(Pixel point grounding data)
========
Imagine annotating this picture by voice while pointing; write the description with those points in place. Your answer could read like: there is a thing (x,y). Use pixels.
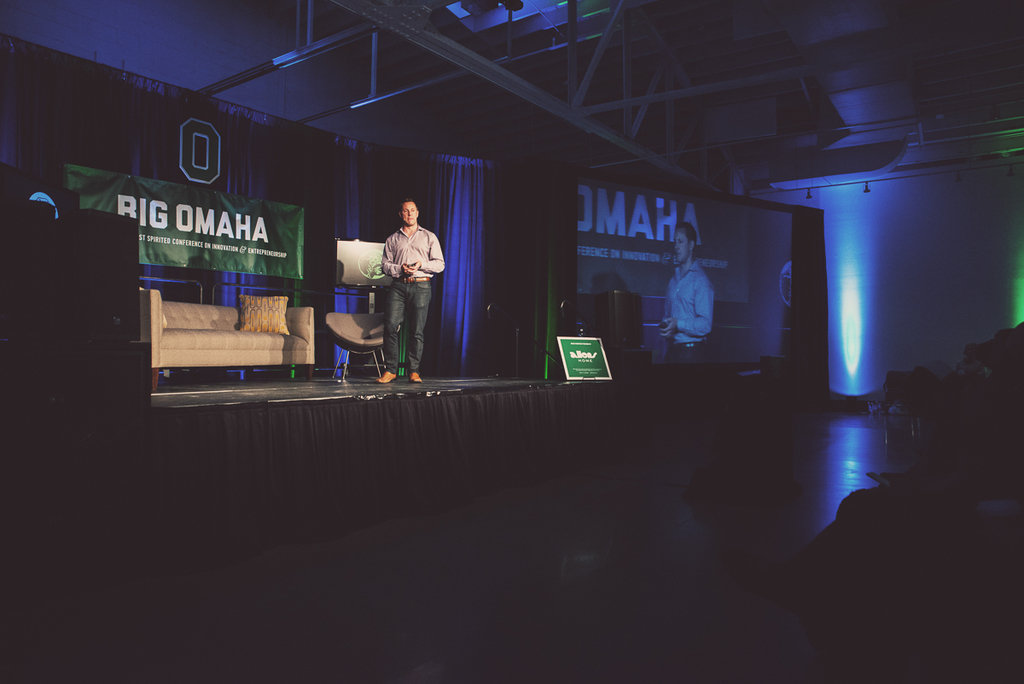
In front of the image there are people (991,591) sitting. There is a person (422,343) standing on the stage (297,382). Behind him there is a chair (366,328). There is a sofa (203,333). On top of it there is a pillow (275,326). There are curtains (278,161). There is a banner (271,245) with some text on it. There is a TV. On the right side of the image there is a board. There is a screen (656,339). On top of the image (852,164) there is a roof (581,135) supported by metal rods (490,77).
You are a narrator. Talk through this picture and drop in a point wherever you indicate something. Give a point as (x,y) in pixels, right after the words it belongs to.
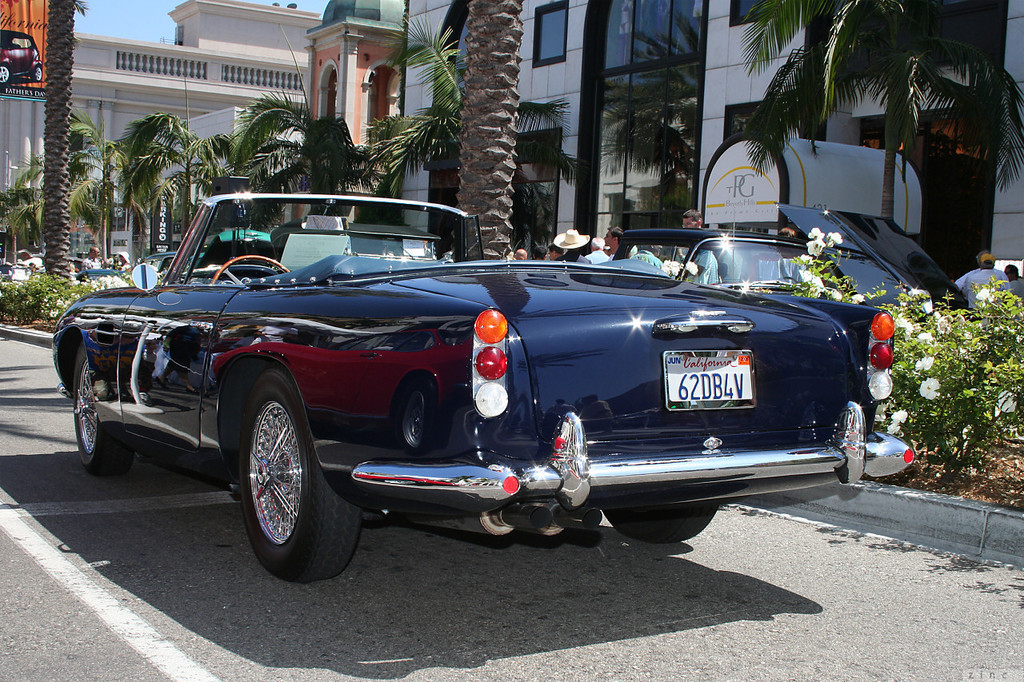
In this image I can see two vehicles (482,336). To the side of the vehicles (698,345) I can see the plants (96,288) and trees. There are the white color flowers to the plants (970,376). And I can see few people (519,257) in-front of these vehicles (434,230). In the background (381,73) there are buildings (240,55) and the blue sky (109,23).
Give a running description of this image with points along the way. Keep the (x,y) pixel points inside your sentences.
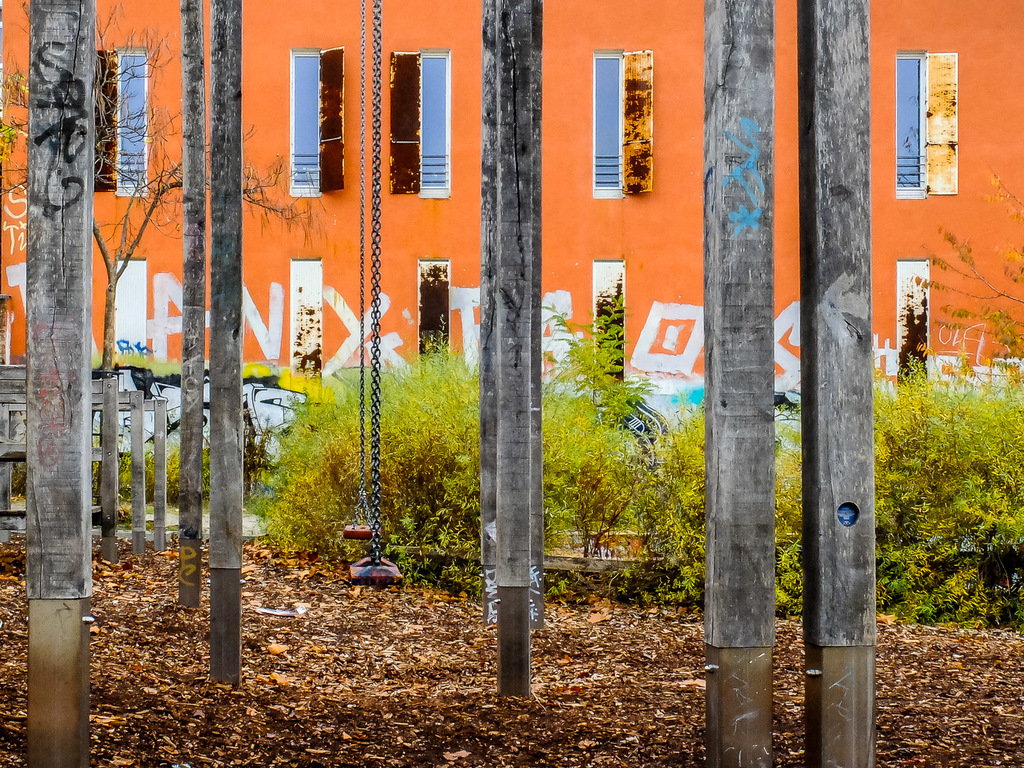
========
**Exercise goal**
After locating the line with "You are a narrator.", transcribe it and the rest of the data above exactly as written, without any picture.

**Solution below**
You are a narrator. Talk through this picture and drop in a point wherever you indicate something. Give a point as (x,y) in pixels, right after the words it belongs to.
In this image I can see two vehicles (482,336). To the side of the vehicles (698,345) I can see the plants (96,288) and trees. There are the white color flowers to the plants (970,376). And I can see few people (519,257) in-front of these vehicles (434,230). In the background (381,73) there are buildings (240,55) and the blue sky (109,23).
Give a running description of this image with points along the way. Keep the (x,y) pixel points inside your sentences.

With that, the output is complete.